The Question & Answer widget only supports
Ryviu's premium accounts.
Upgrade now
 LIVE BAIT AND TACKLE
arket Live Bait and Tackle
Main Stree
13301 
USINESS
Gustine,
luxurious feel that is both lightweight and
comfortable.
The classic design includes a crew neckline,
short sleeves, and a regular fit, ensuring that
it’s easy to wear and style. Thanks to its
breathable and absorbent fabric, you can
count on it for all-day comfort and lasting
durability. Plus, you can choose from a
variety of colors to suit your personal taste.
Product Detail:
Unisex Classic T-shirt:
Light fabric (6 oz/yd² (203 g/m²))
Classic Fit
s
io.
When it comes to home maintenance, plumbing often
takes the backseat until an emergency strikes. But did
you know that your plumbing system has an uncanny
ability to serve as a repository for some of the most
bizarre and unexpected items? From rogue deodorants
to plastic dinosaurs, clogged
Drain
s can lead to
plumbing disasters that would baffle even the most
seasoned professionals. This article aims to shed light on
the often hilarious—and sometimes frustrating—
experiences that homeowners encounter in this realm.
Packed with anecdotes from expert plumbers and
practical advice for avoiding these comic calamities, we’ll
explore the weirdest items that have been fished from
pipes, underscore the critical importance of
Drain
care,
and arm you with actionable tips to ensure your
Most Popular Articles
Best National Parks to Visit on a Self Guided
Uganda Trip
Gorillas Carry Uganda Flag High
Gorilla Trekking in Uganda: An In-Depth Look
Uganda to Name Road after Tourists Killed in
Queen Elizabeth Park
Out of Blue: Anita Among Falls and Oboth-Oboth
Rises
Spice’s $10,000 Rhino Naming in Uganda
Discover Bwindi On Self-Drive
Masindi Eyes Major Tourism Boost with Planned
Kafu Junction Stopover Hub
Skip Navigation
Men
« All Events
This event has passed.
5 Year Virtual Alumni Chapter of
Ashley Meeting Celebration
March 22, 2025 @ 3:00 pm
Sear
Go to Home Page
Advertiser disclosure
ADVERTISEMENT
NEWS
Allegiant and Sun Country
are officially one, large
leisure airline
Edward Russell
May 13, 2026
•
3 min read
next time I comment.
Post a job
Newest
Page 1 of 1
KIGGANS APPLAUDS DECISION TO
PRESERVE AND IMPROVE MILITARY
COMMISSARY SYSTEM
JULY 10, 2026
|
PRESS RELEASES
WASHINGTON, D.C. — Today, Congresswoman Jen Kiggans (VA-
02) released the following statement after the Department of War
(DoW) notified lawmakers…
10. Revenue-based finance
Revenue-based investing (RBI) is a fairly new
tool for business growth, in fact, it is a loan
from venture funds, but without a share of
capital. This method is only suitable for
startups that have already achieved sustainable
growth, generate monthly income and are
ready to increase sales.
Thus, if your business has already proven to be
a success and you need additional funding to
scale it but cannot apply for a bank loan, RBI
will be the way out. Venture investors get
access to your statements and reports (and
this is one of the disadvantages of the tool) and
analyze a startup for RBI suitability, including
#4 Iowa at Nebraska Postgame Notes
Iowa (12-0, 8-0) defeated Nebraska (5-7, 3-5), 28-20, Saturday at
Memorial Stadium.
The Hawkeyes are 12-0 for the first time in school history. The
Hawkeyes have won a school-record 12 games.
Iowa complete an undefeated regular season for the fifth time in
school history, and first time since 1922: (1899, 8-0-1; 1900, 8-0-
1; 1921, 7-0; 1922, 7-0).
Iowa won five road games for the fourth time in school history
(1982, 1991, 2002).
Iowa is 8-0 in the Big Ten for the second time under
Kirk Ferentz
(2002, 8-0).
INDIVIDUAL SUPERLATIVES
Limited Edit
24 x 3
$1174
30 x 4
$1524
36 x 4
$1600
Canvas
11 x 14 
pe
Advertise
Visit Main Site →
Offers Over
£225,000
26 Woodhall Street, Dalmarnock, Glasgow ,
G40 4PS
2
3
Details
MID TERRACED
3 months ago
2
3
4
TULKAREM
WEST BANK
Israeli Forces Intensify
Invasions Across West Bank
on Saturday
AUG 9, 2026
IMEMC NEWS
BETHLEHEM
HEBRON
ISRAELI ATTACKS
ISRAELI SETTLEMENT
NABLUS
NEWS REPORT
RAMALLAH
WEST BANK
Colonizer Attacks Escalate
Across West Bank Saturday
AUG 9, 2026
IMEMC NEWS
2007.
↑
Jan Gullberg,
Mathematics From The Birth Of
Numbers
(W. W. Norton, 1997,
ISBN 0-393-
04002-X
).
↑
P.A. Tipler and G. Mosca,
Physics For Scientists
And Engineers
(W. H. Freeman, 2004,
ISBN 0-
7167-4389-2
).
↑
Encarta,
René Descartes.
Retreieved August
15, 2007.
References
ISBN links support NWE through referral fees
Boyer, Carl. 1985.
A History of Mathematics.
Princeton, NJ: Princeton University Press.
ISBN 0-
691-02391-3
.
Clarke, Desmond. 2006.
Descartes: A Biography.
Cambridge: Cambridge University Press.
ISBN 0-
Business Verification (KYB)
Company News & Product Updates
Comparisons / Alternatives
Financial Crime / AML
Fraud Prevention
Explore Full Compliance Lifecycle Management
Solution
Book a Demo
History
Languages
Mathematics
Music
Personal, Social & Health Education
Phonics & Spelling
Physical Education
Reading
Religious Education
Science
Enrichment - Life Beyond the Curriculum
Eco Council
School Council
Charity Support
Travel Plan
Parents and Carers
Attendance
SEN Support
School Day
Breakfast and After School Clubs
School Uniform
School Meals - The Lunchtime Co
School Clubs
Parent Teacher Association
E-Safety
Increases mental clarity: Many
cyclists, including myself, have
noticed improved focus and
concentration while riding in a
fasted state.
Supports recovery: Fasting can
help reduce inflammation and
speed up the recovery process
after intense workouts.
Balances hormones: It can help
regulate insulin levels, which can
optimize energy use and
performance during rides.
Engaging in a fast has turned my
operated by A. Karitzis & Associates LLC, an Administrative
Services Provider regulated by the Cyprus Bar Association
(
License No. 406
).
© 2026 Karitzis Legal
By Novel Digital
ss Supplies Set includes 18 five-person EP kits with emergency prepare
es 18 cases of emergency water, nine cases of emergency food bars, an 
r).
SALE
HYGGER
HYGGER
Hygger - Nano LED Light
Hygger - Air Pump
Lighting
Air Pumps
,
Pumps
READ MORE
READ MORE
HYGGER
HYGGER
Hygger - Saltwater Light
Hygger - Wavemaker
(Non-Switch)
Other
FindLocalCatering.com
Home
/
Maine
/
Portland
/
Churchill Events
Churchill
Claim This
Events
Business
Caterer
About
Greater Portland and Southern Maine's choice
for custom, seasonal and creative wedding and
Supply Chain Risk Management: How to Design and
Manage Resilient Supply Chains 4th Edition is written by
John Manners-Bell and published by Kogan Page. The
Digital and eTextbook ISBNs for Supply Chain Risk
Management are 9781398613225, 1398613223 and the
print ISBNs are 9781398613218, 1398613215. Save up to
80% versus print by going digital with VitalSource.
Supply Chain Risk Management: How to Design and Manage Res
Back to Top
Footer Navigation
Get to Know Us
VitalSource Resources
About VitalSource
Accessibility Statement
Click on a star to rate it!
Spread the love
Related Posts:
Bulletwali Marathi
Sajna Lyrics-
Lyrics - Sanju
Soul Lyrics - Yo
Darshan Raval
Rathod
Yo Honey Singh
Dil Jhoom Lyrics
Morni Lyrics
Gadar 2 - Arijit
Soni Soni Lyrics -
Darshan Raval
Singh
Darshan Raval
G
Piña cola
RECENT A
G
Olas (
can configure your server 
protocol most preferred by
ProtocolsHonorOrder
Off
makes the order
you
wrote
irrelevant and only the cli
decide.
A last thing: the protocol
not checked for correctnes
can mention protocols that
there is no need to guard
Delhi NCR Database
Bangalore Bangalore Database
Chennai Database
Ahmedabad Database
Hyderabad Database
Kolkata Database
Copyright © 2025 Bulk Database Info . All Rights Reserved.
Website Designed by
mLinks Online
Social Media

WHAT THE EXERCISE ASKS:
From the first line of the data above through the line containing "it’s easy to wear and style. Thanks to its", set each line down again exactly; include both ends and omit everything else.

ANSWER BOX:
The Question & Answer widget only supports
Ryviu's premium accounts.
Upgrade now
 LIVE BAIT AND TACKLE
arket Live Bait and Tackle
Main Stree
13301 
USINESS
Gustine,
luxurious feel that is both lightweight and
comfortable.
The classic design includes a crew neckline,
short sleeves, and a regular fit, ensuring that
it’s easy to wear and style. Thanks to its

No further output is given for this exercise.